• **REQUIRED WORK**
A: Decide whether each statement below agrees with the post on Krugman and other pundits. Answer yes or no for each, and quote the words from the post that settle it.
(i) Tom DeLay made his remark about Terri Schiavo before he saw the polls.
(ii) The list of pundits credits Robert Scheer with a piece on vulnerabilities to domestic chemical attack.
(iii) Krugman says democratic societies find it easy to deal with extremists in their midst.
B: Extract word for word the stretch of the post on Krugman and other pundits from "Paul Krugman thinks" through "what's going on in America.".
───── SUPPLIED PASSAGE
Paul Krugman thinks we aren't worried enough about extremism in American:
Before he saw the polls, Tom DeLay declared that "one thing that God has brought to us is Terri Schiavo, to help elevate the visibility of what is going on in America." Now he and his party, shocked by the public's negative reaction to their meddling, want to move on. But we shouldn't let them. The Schiavo case is, indeed, a chance to highlight what's going on in America.
More Krugman and other pundits below, including:
- Arriana scolds Democrats on Schiavo
- Robert Scheer on Bush's nuclear con game
- E.J. Dionne on mutual misunderestimation
- Richard Falkenrath on our vulnerabilities to domestic chemical attack
- Noam Scheiber on how Democrats may capitalize on Bush's democratization policy
- The Daily Cartoon
Krugman says we are too tolerant of the intolerant:
Democratic societies have a hard time dealing with extremists in their midst. The desire to show respect for other people's beliefs all too easily turns into denial: nobody wants to talk about the threat posed by those whose beliefs include contempt for democracy itself.
──────────
───── MATERIAL SHOWN
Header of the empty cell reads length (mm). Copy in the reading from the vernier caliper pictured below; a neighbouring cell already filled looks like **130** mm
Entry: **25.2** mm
──────────
───── MATERIAL SHOWN
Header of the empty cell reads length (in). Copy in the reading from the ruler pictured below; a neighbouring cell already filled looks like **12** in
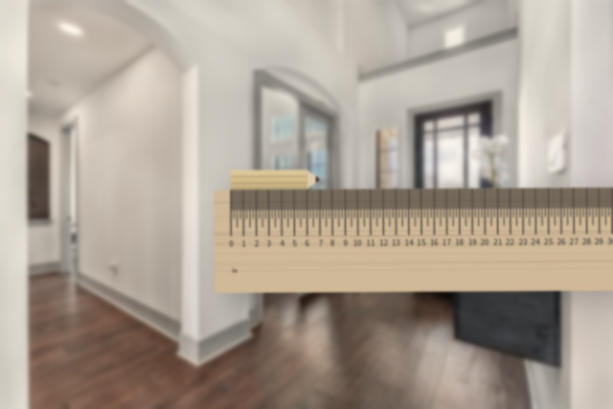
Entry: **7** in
──────────
───── MATERIAL SHOWN
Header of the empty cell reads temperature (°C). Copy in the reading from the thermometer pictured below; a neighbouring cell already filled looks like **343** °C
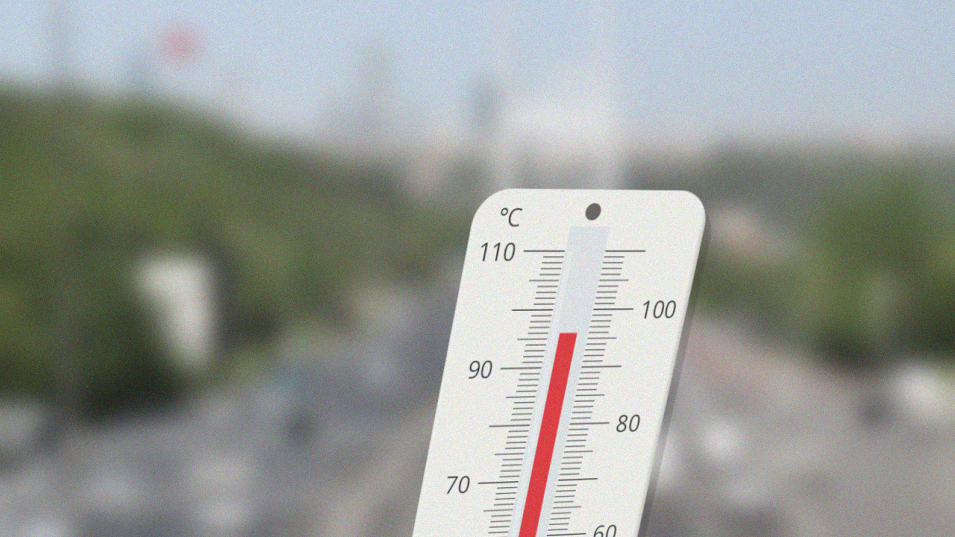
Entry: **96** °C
──────────
• **SOLUTIONS**
A:
(i) Yes: "Before he saw the polls, Tom DeLay declared that "one thing that God has brought to us is Terri Schiavo, to help elevate the visibility of what is going on in America.""
(ii) No: "Richard Falkenrath on our vulnerabilities to domestic chemical attack"
(iii) No: "Democratic societies have a hard time dealing with extremists in their midst."

B:
Paul Krugman thinks we aren't worried enough about extremism in American:
Before he saw the polls, Tom DeLay declared that "one thing that God has brought to us is Terri Schiavo, to help elevate the visibility of what is going on in America." Now he and his party, shocked by the public's negative reaction to their meddling, want to move on. But we shouldn't let them. The Schiavo case is, indeed, a chance to highlight what's going on in America.